Tuesday February 25, 2020
BLACK COCKATOO
Review

BLACK COCKATOO

By Diana Simmonds
January 10 2020

BLACK COCKATOO, Ensemble Theatre and Sydney Festival at the Ensemble Theatre, 9 January-8 February; Riverside Theatres 18-22 February 2020. Photography by Prudence Upton: above - Chenoa Deemal and Aaron McGrath; below - Dubs Yunupingu and Joseph Althouse; below again - Althouse, Yunupingu, McGrath and Colin Smith

The opening night audience at the Ensemble heard that this play has been years in the making. From Geoffrey Atherden’s first draft of a little-known Australian story that fascinated him, to the kindled interest of Festival director Wesley Enoch, and the involvement of the Balnaves Foundation in funding the early work; then the twists and turns and hiccups that finally brought Enoch to the table as director of the play. And it’s all been worth the effort.

Black Cockatoo is the true story of the first-ever international touring sports team to visit Britain – 150 years ago – and take on the Mother Country at cricket. Thirteen young Aboriginal men from country Victoria, including Johnny Mullagh (Aaron McGrath), spent weeks on a sailing ship before playing innumerable matches against teams as exalted as the MCC and as not exalted as Islington.

All well and good, but on their off days they were compelled to perform in spear-shaking, boomerang-chucking, black savage-capering vaudeville performances where it would seem, their (white) “manager” raked in the real cash. How do we know this? Good question. Deep in the cool, dark archives of the Wimmera Discovery Centre are boxes of artifacts and relics and in a switch to the present day, a group of young Aboriginal activists breaks in late one night.

BLACK COCKATOO

The play pokes gentle fun at the earnest young activists and their strangled political jargon, but amid their own confusion and mixed messages it quickly becomes clear that the original story is not as clear-cut and heroic as we might think; and neither is the present-day – an Australia that still stumbles and turns away from its past and literally whitewashes uncomfortable truths.

Guiding the audience and the players through this melange of history and politics is the Curator (Luke Carroll). He’s an ebullient presence, ad-libbing and moving persuasively between past and present, a Sydney theatre and a small-town Victorian museum. He’s a character at once reassuring and provocative and as he flits between the tetchy activists and the bewildered cricketers, the strands intertwine to draw us forward.

Four other actors take on the various characters of the tour and the Centre break-in. For the cricketers, the over-riding sense is of bewilderment and, finally, disappointment. In Britain meanwhile, Chenoa Deemal is an entirely spiffy Lady Bardwell, the zealous Marxist-feminist supporter of Johnny Mullagh and his team.

BLACK COCKATOO

Joseph Althouse is hilarious as a snooty Pommy butler and an up himself political firebrand; Dubs Yunupingu does a mean turn with flouncing exasperation and other signs of youthful displeasure, until she begins to see the truths behind the artifacts; while Colin Smith switches from assiduous militant to increasingly oleaginous Charles Lawrence, manager, entrepreneur and expert guilt-tripper.

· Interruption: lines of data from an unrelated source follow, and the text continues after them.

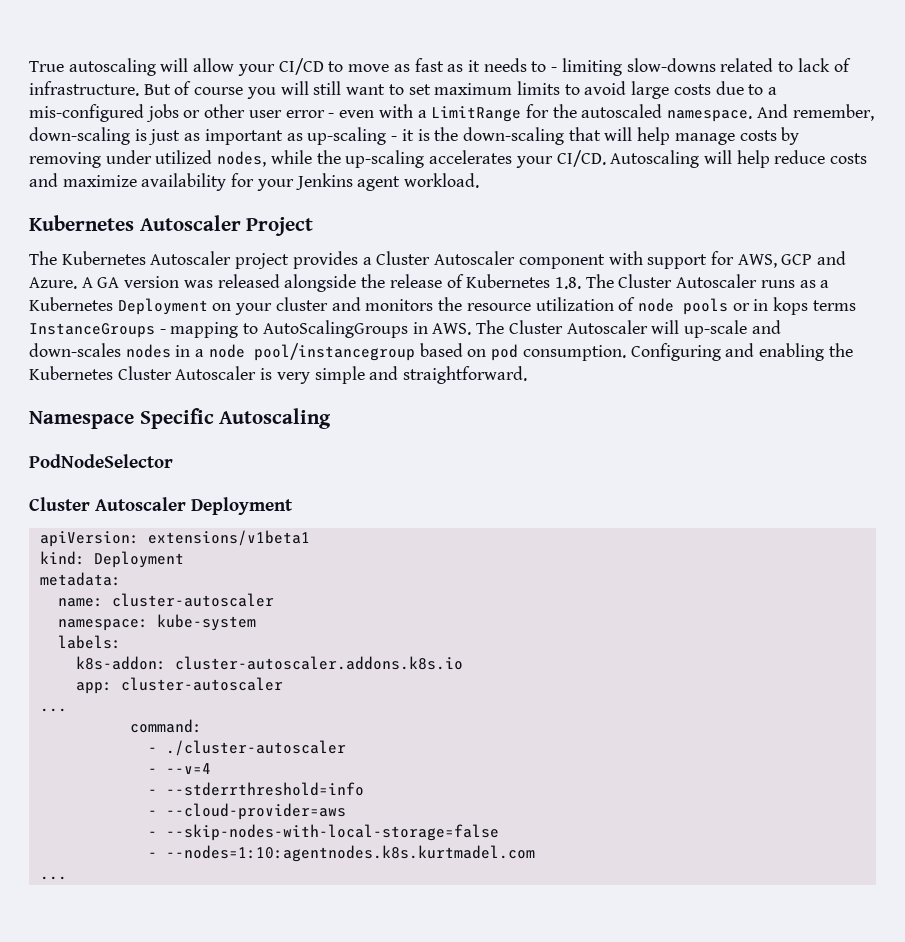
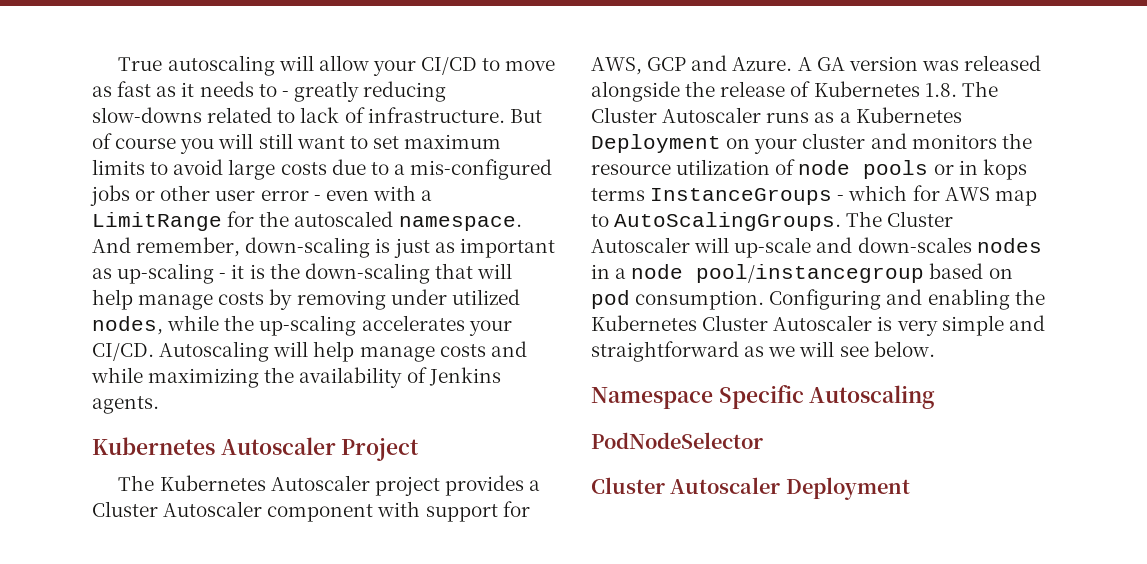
[561,58,622,76] limiting -> [293,81,447,102] greatly reducing
[774,150,826,164] reduce -> [359,346,435,362] manage
[62,173,480,191] maximize availability for your Jenkins agent workload. -> [91,367,501,388] [92,396,159,414] while maximizing the availability of Jenkins agents.
[170,320,472,338] mapping to AutoScalingGroups in AWS. -> [848,185,1037,206] [591,212,842,231] which for AWS map to AutoScalingGroups.
[403,366,528,384] straightforward. -> [591,341,935,362] straightforward as we will see below.
[39,530,310,547] [39,551,184,568] [39,572,121,586] [57,593,274,607] [57,614,256,631] [57,635,121,649] [75,656,463,670] [75,677,283,694] [39,708,67,712] [129,719,202,733] [147,740,346,756] [147,763,211,774] [147,782,364,796] [147,803,346,820] [147,824,499,841] [147,845,535,862] [39,876,67,880] // apiVersion: extensions/v1beta1 // kind: Deployment // metadata: // name: cluster-autoscaler // namespace: kube-system // labels: // k8s-addon: cluster-autoscaler.addons.k8s.io // app: cluster-autoscaler // ... // command: // - ./cluster-autoscaler // - --v=4 // - --stderrthreshold=info // - --cloud-provider=aws // - --skip-nodes-with-local-storage=false // - --nodes=1:10:agentnodes.k8s.kurtmadel.com // ... -> (910, 488) none

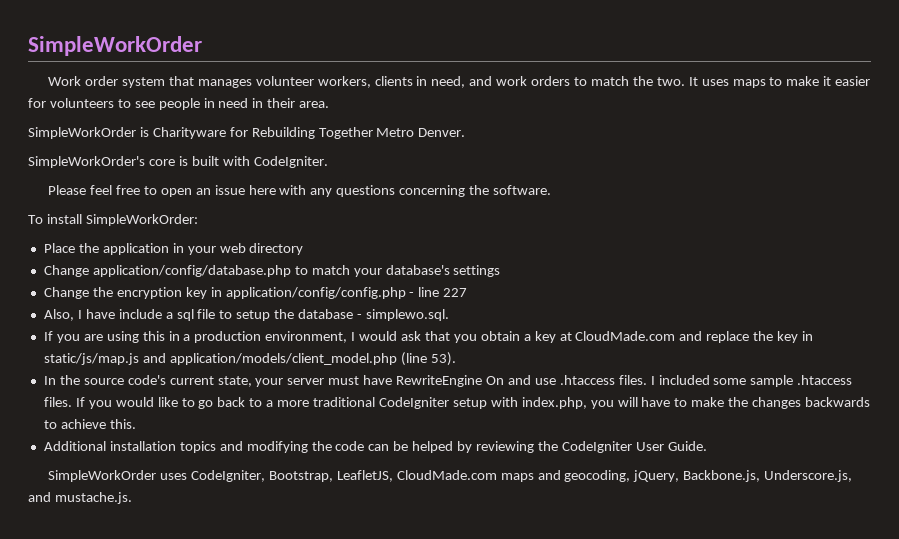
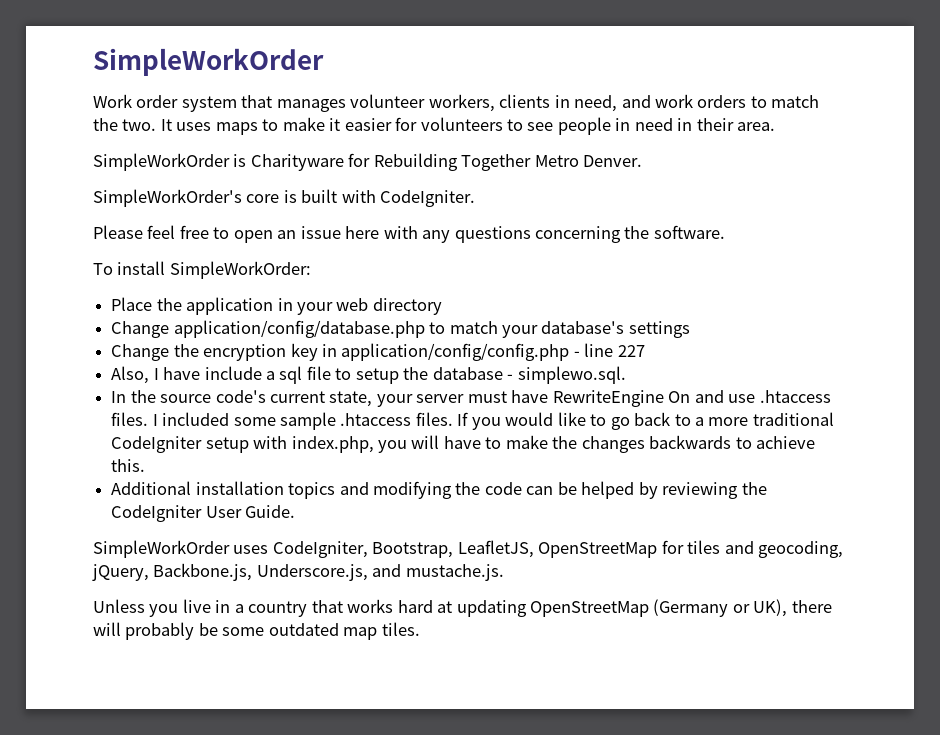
[43,331,813,343] [43,352,456,366] // If you are using this in a production environment, I would ask that you obtain a key at CloudMade.com and replace the key in static/js/map.js and application/models/client_model.php (line 53). -> (626, 375) none
[396,470,534,482] CloudMade.com maps -> [538,540,721,558] OpenStreetMap for tiles
(132, 498) none -> [93,599,832,617] [93,622,420,640] // Unless you live in a country that works hard at updating OpenStreetMap (Germany or UK), there will probably be some outdated map tiles.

Black Cockatoo’s 70 minutes play out on a simple and highly effective set that starts out as a bank of those tall metal museum shelves. They then slide back and forth while variously lit to seamlessly change locale and time; design and costumes Richard Roberts, lighting Trent Suidgeest). Rich layers of atmosphere and meaning are added to the action by composer and sound designer Steve Francis, while director Wesley Enoch keeps the stories moving without losing the humanity of each character and actor.

Geoffrey Atherden’s acute eye and ear for situations and dialogue mean each element of this amazing Australian story rings with authenticity, humour and quirky compassion for our first touring team and new generations alike. Recommended without reservation.